Add the flour, cocoa, and baking powder. Mix just until combined.
- Divide the batter between the cupcakes tins, filling each one with about 1/4 cup of batter. – Bake the cupcakes for 18-20 minutes. – Remove the cupcakes to a wire rack and set them aside to cool.
Gather the jam ingredients - * Raspberries * Cornstarch * Sugar
- Add the raspberries, sugar, and cornstarch to a medium saucepan set over medium-high heat. - Bring the mixture to a boil and then reduce the heat to low and simmer until the jam has thickened.

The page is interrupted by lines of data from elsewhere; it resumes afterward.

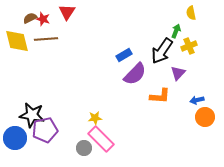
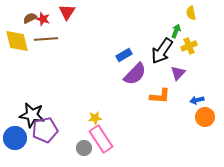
pink rectangle: rotated 12 degrees clockwise
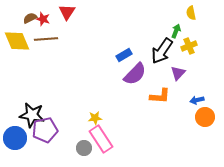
yellow diamond: rotated 8 degrees counterclockwise
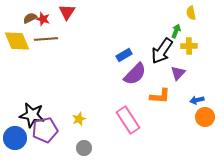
yellow cross: rotated 21 degrees clockwise
yellow star: moved 16 px left, 1 px down; rotated 16 degrees counterclockwise
pink rectangle: moved 27 px right, 19 px up
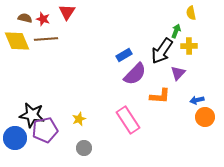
brown semicircle: moved 5 px left; rotated 40 degrees clockwise
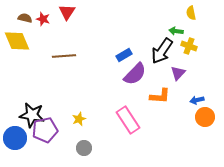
green arrow: rotated 104 degrees counterclockwise
brown line: moved 18 px right, 17 px down
yellow cross: rotated 21 degrees clockwise
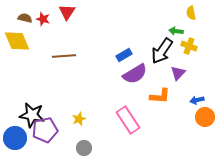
purple semicircle: rotated 15 degrees clockwise
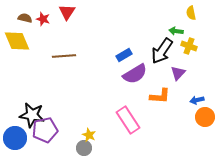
yellow star: moved 10 px right, 16 px down; rotated 24 degrees counterclockwise
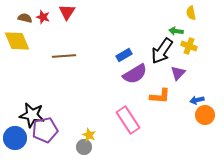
red star: moved 2 px up
orange circle: moved 2 px up
gray circle: moved 1 px up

– Place the jam in a fine mesh sieve set over a bowl. Push the jam through the sieve, making sure to remove all of the seeds. - Set the jam aside to cool.
Gather the frosting ingredients - * Raspberry jam * Powdered sugar * Butter * Vanilla extract
– When the jam has cooled, add it to the bowl of a stand mixer. Add the softened butter and beat on medium speed until combined. – Slowly add the powdered sugar and vanilla. – Turn the mixer to medium-high speed and beat until the buttercream becomes light and fluffy.
– Cut a small hole (about 3/4") out of the center of each cupcake and fill it with 1-2 teaspoons of raspberry jam. Place the piece of cut out cake back on top to cover the jam. – Pipe the raspberry buttercream on top and garnish with a fresh raspberry.
Enjoy immediately or store any leftovers in an airtight container in the fridge for up to three days. Bring to room temperature before enjoying.